If this is an upgrade installation of OracleAS Guard, make a copy of your dsa.conf
configuration file to save your current settings for your OracleAS Guard environment. After running the OracleAS 10g (10.1.2.0.2) standalone install kit of OracleAS Guard, you can restore your saved dsa.conf
configuration file with your settings to continue using the same settings for the upgraded OracleAS Guard environment.
To run the OracleAS 10g (10.1.2.0.2) standalone install kit of OracleAS Guard, run the kit in the following directory path:
On UNIX systems:
/Disk2/asg/install/runInstaller
Choose the type of install that you want. Choose Typical for most installations. Choose Custom or Reinstall for upgrading from an older release of OracleAS Guard to the current release.
Enter the ias_admin
account password to continue the installation.
If you already have an OracleAS Disaster Recovery environment set up using OracleAS Guard Release 10.1.2.0.0, you can patch OracleAS Guard in your environment to take advantage of new features and support for the topologies described in Section 10.1, "OracleAS Disaster Recovery: Introduction". To patch your OracleAS Disaster Recovery environment, follow these basic steps:
Install the OracleAS 10g (10.1.2.0.2) standalone install of OracleAS Guard into each Oracle home on the production and standby sites.
If multiple Oracle homes exist on the same system, ensure that different ports are configured for each of the OracleAS Guard servers in this configuration file.
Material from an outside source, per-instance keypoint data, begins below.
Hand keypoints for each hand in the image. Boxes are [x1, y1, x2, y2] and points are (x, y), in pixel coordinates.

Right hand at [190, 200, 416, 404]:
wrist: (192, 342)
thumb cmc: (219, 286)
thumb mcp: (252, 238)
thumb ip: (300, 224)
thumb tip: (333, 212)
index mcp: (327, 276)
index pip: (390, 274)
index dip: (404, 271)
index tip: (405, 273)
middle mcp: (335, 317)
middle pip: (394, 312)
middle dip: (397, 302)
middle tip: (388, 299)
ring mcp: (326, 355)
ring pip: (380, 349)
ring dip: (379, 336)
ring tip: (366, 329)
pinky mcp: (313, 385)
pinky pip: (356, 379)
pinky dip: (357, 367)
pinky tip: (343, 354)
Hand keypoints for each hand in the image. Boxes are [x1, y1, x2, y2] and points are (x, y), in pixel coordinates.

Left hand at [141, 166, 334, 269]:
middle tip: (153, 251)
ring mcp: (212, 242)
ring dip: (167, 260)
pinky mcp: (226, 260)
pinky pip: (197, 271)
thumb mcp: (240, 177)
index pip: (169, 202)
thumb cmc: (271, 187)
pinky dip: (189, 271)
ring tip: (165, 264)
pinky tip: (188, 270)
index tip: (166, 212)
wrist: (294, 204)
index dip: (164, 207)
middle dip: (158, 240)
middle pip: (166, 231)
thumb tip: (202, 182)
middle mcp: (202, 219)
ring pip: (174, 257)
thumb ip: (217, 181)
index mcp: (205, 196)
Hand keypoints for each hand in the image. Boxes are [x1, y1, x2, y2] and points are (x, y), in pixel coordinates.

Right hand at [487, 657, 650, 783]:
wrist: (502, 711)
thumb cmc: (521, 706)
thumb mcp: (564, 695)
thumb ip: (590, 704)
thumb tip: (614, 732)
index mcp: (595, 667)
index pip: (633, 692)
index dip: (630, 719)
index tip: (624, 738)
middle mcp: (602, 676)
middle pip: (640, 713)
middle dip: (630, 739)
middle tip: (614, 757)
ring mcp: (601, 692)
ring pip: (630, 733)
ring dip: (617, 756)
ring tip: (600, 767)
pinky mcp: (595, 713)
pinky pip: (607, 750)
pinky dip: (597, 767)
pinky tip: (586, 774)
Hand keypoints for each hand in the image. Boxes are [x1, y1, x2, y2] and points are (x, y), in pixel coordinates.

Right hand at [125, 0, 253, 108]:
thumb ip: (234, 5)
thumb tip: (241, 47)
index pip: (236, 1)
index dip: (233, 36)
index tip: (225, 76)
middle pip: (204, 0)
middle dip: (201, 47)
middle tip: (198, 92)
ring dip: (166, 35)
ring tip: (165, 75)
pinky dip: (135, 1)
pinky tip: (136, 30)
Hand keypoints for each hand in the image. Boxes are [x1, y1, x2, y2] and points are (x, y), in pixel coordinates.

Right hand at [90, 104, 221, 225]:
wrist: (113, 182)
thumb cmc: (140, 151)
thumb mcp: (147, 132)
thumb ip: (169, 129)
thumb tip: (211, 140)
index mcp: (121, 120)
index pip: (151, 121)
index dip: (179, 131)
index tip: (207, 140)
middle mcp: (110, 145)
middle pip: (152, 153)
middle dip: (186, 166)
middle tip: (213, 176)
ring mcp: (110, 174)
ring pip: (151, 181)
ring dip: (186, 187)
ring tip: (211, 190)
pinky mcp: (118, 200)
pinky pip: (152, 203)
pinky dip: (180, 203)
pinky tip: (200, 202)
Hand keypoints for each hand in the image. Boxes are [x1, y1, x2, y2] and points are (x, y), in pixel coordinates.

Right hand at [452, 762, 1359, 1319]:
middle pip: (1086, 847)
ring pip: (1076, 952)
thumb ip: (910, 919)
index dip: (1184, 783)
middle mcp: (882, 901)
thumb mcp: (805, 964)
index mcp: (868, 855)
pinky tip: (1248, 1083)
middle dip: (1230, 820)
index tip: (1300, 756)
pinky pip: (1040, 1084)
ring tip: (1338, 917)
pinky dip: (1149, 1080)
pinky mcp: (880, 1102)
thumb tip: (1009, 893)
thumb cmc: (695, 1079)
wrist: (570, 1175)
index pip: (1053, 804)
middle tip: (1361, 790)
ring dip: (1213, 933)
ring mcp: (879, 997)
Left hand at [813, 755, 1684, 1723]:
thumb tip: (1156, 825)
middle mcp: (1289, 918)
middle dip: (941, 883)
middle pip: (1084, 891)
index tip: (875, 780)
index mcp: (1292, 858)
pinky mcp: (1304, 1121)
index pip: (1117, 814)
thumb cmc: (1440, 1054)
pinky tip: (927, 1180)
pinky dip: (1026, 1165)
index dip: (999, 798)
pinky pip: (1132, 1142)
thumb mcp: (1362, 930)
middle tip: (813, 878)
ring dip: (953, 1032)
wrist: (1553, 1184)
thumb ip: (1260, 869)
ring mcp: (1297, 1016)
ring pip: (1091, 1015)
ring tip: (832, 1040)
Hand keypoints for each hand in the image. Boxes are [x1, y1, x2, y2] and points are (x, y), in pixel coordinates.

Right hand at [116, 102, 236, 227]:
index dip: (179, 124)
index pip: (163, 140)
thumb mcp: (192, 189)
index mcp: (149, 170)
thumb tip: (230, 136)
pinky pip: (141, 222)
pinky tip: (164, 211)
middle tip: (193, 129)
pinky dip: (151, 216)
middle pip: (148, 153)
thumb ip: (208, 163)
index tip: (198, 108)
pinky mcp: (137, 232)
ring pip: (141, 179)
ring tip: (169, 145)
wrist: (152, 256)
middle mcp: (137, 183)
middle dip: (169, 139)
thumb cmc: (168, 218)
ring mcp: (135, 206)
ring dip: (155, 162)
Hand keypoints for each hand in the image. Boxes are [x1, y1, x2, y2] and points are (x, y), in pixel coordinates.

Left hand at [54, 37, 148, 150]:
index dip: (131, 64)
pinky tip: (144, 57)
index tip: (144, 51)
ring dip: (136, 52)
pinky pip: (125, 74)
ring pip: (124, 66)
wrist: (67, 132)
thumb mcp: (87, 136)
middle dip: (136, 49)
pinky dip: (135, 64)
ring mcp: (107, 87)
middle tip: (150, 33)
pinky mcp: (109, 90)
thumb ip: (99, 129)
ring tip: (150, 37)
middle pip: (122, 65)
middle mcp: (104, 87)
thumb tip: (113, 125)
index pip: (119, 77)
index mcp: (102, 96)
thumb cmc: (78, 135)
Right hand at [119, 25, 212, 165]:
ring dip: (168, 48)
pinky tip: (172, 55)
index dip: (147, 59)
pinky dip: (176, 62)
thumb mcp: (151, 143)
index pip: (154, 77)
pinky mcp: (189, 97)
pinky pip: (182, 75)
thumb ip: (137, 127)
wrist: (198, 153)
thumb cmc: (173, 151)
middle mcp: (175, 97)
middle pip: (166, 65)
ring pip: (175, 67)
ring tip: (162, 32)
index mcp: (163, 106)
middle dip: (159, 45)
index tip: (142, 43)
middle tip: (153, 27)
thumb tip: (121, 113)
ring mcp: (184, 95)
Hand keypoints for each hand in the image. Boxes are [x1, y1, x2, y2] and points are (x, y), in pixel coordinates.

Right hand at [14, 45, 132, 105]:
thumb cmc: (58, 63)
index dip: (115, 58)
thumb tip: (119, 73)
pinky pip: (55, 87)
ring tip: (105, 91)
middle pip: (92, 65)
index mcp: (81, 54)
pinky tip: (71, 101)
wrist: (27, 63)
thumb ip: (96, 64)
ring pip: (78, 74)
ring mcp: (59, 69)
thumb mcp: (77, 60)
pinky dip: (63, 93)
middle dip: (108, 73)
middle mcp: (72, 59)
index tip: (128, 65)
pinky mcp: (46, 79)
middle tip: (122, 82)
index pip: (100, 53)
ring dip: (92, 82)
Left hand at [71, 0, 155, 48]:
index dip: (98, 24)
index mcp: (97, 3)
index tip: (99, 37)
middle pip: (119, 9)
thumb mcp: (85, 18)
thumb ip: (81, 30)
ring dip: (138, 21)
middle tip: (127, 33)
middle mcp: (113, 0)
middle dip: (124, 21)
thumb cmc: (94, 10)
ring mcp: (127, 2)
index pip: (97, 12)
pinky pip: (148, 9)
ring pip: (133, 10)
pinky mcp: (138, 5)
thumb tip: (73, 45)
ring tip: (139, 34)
Because this is an upgrade installation of OracleAS Guard, make a copy of your dsa.conf
configuration file to save your current settings for your OracleAS Guard environment. After running the OracleAS 10g (10.1.2.0.2) standalone install kit of OracleAS Guard, you can restore your saved dsa.conf
configuration file with your settings to continue using the same settings for the upgraded OracleAS Guard environment.
On UNIX systems:
<ORACLE_HOME>/dsa/dsa.conf
Start the OracleAS Guard server in all OracleAS 10.1.2.0.0 Oracle homes on both production and standby sites using the following opmnctl command:
On UNIX systems:
<ORACLE_HOME>/opmn/bin/opmnctl startall <ORACLE_HOME>/opmn/bin/opmnctl startproc ias-component=DSA
For information on how to manage your OracleAS Disaster Recovery environment, such as setting up Oracle Data Guard and configuring the OracleAS Metadata Repository database, see the Oracle Application Server High Availability Guide.